Carbon Sucker: CR5
What carbon dioxide has to do with national security and a dog’s tail.
By Maria Popova
Recycling alone won’t do it, carbon offsets are a joke, and geoengineering is a bandaid at best. Even our most committed resolve to change our unsustainable ways may just take too long to prevent the grim consequences of decades of wasteful consumption. Let’s face it, the best solution to our climate pickle would be to suck the carbon dioxide right out of the atmosphere and be done with it.
Luckily, researcher Rich Diver at Sandia National Laboratories, a U.S. facility developing national security products through science and technology, has been working on just that — and then some. (Because, at this point, the climate crisis is a matter of trans-national security.) He has developed a prototype for a machine that uses solar energy to convert carbon dioxide waste from power plants into transportation fuels like gasoline, diesel, and jet fuel — an interesting alternative to carbon sequestration where, instead of stashing CO2 in underground storage, carbon dioxide can actually be put right back into the energy system.

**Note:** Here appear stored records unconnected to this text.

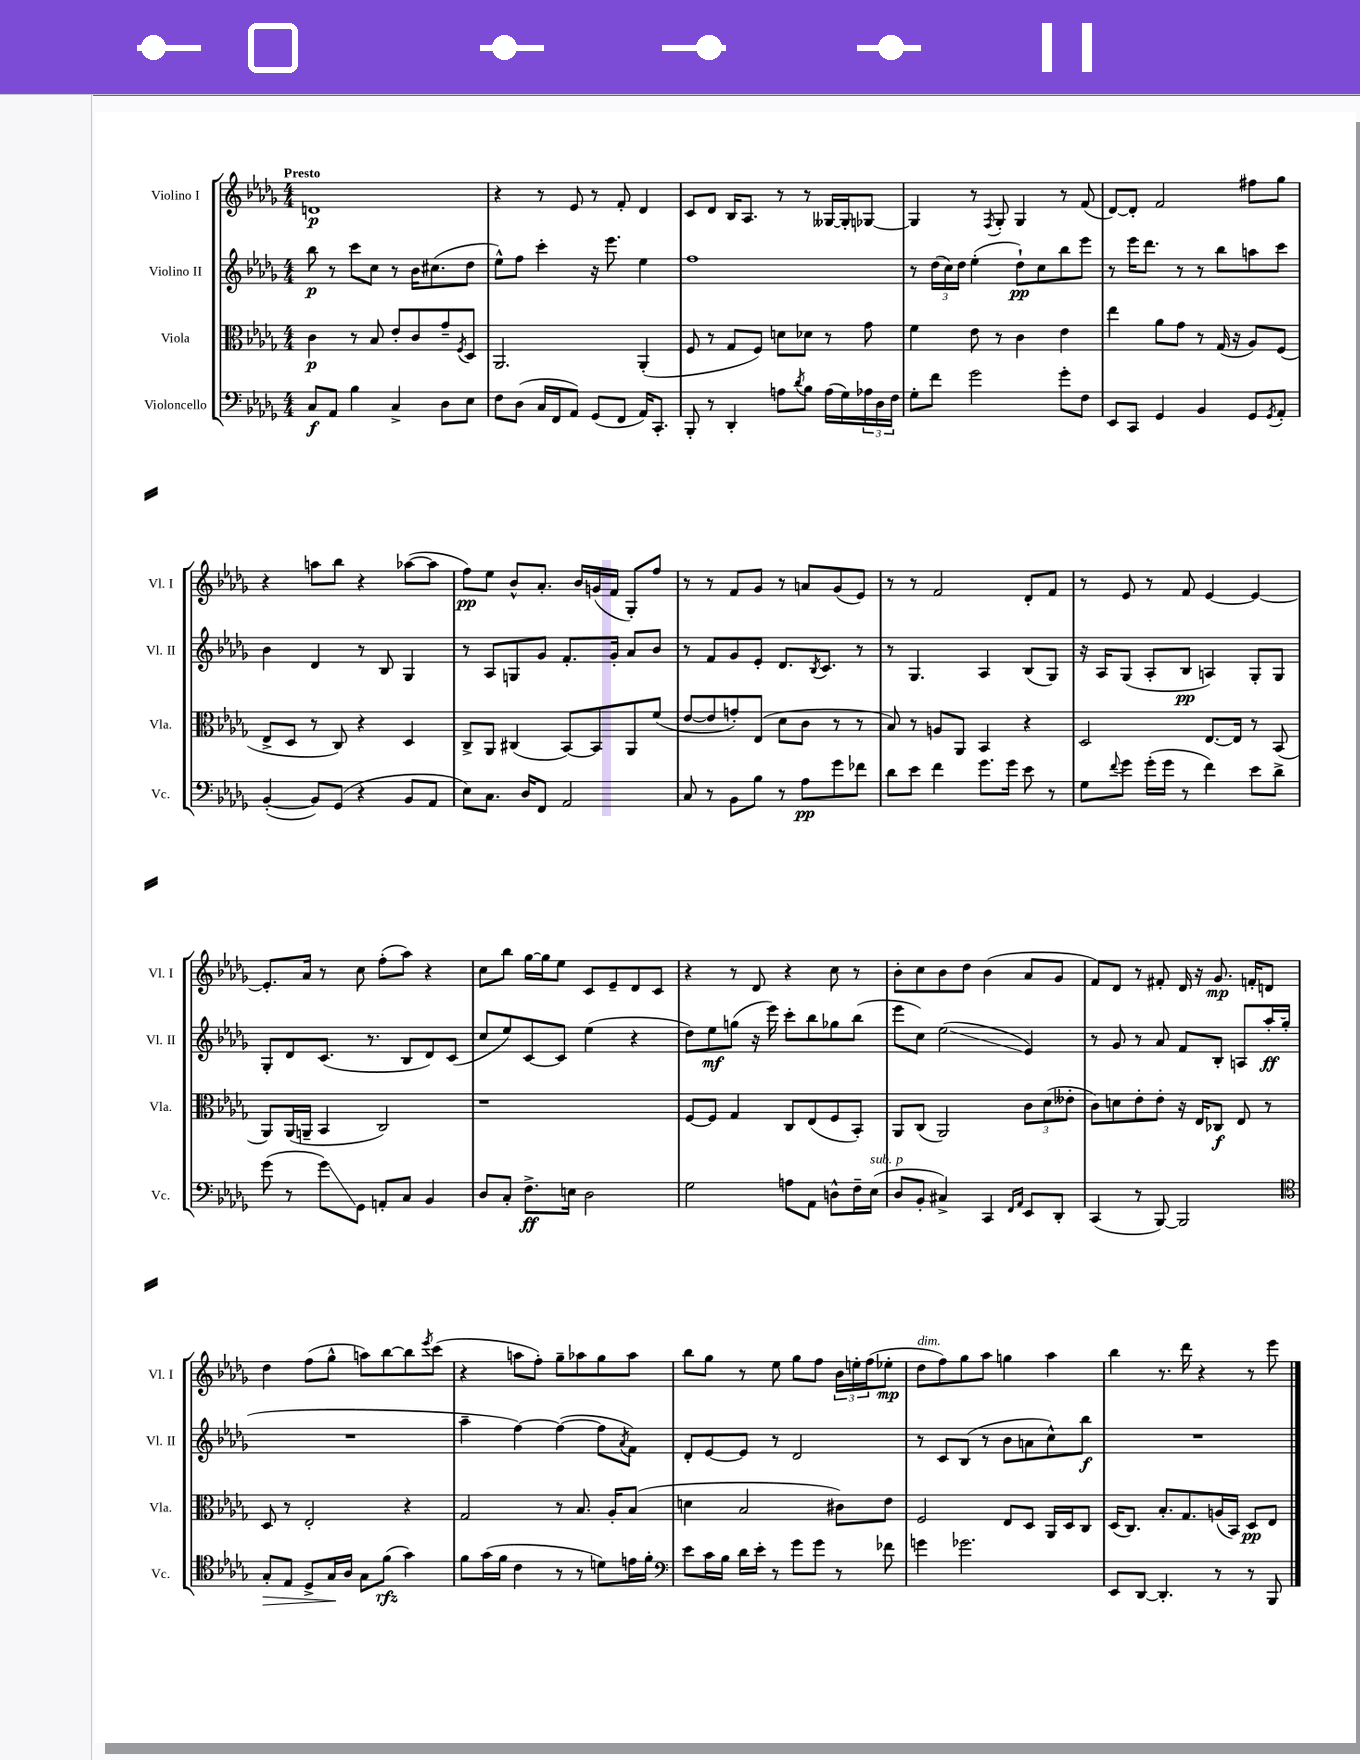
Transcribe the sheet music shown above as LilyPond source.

<<
\new StaffGroup <<
\new Staff = "s0" \with { instrumentName = "Violino I" shortInstrumentName = "Vl. I" } {
    \clef treble \key des \major \numericTimeSignature \time 4/4 \tempo "Presto"
    d'1\p |
    r4 r8 ees'8 r8 f'8-. des'4 |
    c'8 des'8 bes16 aes8. r8 r8 geses16~ geses16-. ges8~ |
    ges4 r8 \acciaccatura { f8 } ges8-. ges4 r8 f'8( |
    des'8~) des'8-. f'2 fis''8 ges''8 |
    r4 a''8 bes''8 r4 aes''8~( aes''8 |
    f''8\pp) ees''8 bes'8-^ aes'8.-. bes'16 g'16( f'16 ges8-.) f''8 |
    r8 r8 f'8 ges'8 r8 a'8 ges'8( ees'8) |
    r8 r8 f'2 des'8-. f'8 |
    r8 ees'8 r8 f'8 ees'4~ ees'4~ |
    ees'8.-. aes'16 r8 c''8 f''8-.( aes''8) r4 |
    c''8 bes''8 ges''16~ ges''16 ees''8 c'8 ees'8-- des'8 c'8 |
    r4 r8 des'8 r4 c''8 r8 |
    bes'8-. c''8 bes'8 des''8 bes'4( aes'8 ges'8 |
    f'8) des'8 r8 fis'8-. des'16 r16 ges'8.\mp f'16-. d'8 |
    des''4 f''8( ges''8-^ a''8) bes''8~ bes''8 \acciaccatura { ees'''8 } c'''8( |
    r4 a''8 f''8-.) ges''8-- aes''8 ges''8 aes''8 |
    bes''8 ges''8 r8 ees''8 ges''8 f''8 \tuplet 3/2 { bes'16 e''16-. f''16( } ees''8-.\mp |
    des''8^\markup { \italic "dim." } f''8) ges''8 aes''8 g''4 aes''4 |
    bes''4 r8. des'''16 r4 r8 ees'''8 \bar "|." |
}
\new Staff = "s1" \with { instrumentName = "Violino II" shortInstrumentName = "Vl. II" } {
    \clef treble \key des \major \numericTimeSignature \time 4/4
    bes''8\p r8 c'''8 c''8 r8 bes'16 cis''8.( des''8 |
    ees''8-^) f''8 c'''4-. r16 ees'''8. ees''4 |
    f''1 |
    r8 \tuplet 3/2 { des''16( c''16) des''16 } ees''4-.( des''8-!\pp) c''8 bes''8 ees'''8 |
    r8 ees'''16 des'''8. r8 r8 bes''8 a''8 c'''8 |
    bes'4 des'4 r8 bes8 ges4 |
    r8 aes8 g8 ges'8 f'8.-. ges'16-. aes'8 bes'8 |
    r8 f'8 ges'8 ees'8-. des'8. \acciaccatura { bes8 } c'8. r8 |
    r8 ges4. aes4 bes8( ges8) |
    r16 aes16 ges8( aes8-. bes8\pp a4) ges8-. ges8 |
    ges8-. des'8 c'8.( r8. bes8 des'8) c'8( |
    c''8 ees''8) c'8~ c'8 ees''4( r4 |
    des''8) ees''8\mf g''8( r16 ees'''16) c'''8-. bes''8 ges''8 bes''8( |
    ees'''8 c''8) ees''2\glissando( ees'4) |
    r8 ges'8 r8 aes'8 f'8 bes8-. a8 aes''16-.\ff ges''16-.( |
    R1 |
    aes''4-- f''4~) f''4~( f''8 \acciaccatura { aes'8 } f'8) |
    des'8-. ees'8~ ees'8 r8 des'2 |
    r8 c'8 bes8( r8 bes'8 a'8 c''8-^) bes''8\f |
    R1 \bar "|." |
}
\new Staff = "s2" \with { instrumentName = "Viola" shortInstrumentName = "Vla." } {
    \clef alto \key des \major \numericTimeSignature \time 4/4
    c'4\p r8 bes8 ees'8-. c'8 ges'8-- \acciaccatura { f8 } des8 |
    aes,2. aes,4-.( |
    f8 r8 ges8 f8) d'8 des'8 r8 ges'8 |
    f'4 ees'8 r8 c'4 ees'4 |
    ees''4 aes'8 ges'8 r8 ges16( r16 aes8) f8( |
    ees8-> des8 r8 c8) r4 des4 |
    c8-> aes,8 cis4( bes,8~) bes,8 aes,8 f'8( |
    ees'8~ ees'8 g'8-.) ees8( des'8 c'8 r8 r8 |
    bes8) r8 a8 aes,8 bes,4 r4 |
    des2 ees8.~ ees16 r8 bes,8( |
    aes,8) aes,16( a,16-- bes,4 c2) |
    r1 |
    f8~ f8 ges4 c8 ees8( f8 bes,8-.) |
    aes,8 c8( aes,2) \tuplet 3/2 { c'8 des'8( eeses'8-. } |
    c'8) d'8 ees'8-. ees'8-. r16 ees16 ces8\f ees8 r8 |
    des8 r8 ees2-. r4 |
    ges2 r8 bes8. aes16-. bes8( |
    d'4 bes2 cis'8) ees'8 |
    f2 ees8 des8 aes,16 des16 c8 |
    des16( c8.) bes8.-. ges8. a16( bes,16) des8\pp ees8 \bar "|." |
}
\new Staff = "s3" \with { instrumentName = "Violoncello" shortInstrumentName = "Vc." } {
    \clef bass \key des \major \numericTimeSignature \time 4/4
    c8\f aes,8 bes4 c4-> des8 ees8 |
    f8 des8( c16 f,16 aes,8) ges,8( f,8 aes,16) c,8.-. |
    bes,,8-. r8 des,4-. a8 \acciaccatura { des'8 } bes8 a16( ges16) \tuplet 3/2 { aes16 des16 f16 } |
    ges8-. f'8 ges'2 ges'8-. f8 |
    ees,8 c,8 ges,4 bes,4 ges,8 \acciaccatura { ges,8 } aes,8-. |
    bes,4~-.( bes,8) ges,8( r4 bes,8 aes,8 |
    ees8) c8. des16 f,8 aes,2 |
    c8 r8 bes,8 bes8 r8 aes8\pp ges'8 fes'8 |
    des'8 ees'8 f'4 ges'8. ges'16 ees'8 r8 |
    ges8 \appoggiatura { f'8 } ges'8 ges'16-.( ges'16 r8 f'4) ees'8 des'8-> |
    ges'8( r8 ges'8\glissando) ges,8 a,8-. c8 bes,4 |
    des8 c8-. f8.->\ff e16 des2 |
    ges2 a8 aes,8 d8-^ f16-- ees16^\markup { \italic "sub. p" }( |
    des8 bes,8-. cis4->) c,4 \grace { f,16 aes,16 } ees,8 des,8-. |
    c,4( r8 bes,,8~) bes,,2 |
    \clef tenor ges8-.\> ees8 des8-> ges16\! aes16 ges8 f'8\rfz( ges'4) |
    f'8 ges'16( f'16 c'4 r8 r8 d'8) e'16 f'16-. |
    \clef bass ees'8 c'16 bes16 des'16 ees'16-. r8 ges'8 ges'8 r8 fes'8 |
    g'4 ges'2. |
    ees,8 des,8~ des,4.-. r8 r8 bes,,8 \bar "|." |
}
>>
>>
\layout { \context { \Score \remove "Bar_number_engraver" } }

The device, called the Counter-Rotating-Ring Receiver Reactor Recuperator (CR5), may take 15-20 years before it becomes an efficient market-ready technology. (Researchers want to pump up its efficiency to a few percent, double that of real-world photosynthesis.) And, of course, there’s still the glaring issue of using energy waste to create non-clean-burning energy, which in turn creates more waste — no dog chasing its tail ever got anywhere.
But we still think the development is important — not even because of the actual technology, but because of what it connotes: A large-scale effort from governments, institutions and scientists to brainstorm possible solutions and really get their hands dirty until they find the right ones, the ones that both help undo decades worth of damage and offer long-term solutions for the future.
Meanwhile, though, you should still recycle, you know. And don’t forget today (if you’re in the U.S. — tomorrow if you’re anywhere else) is Buy Nothing Day.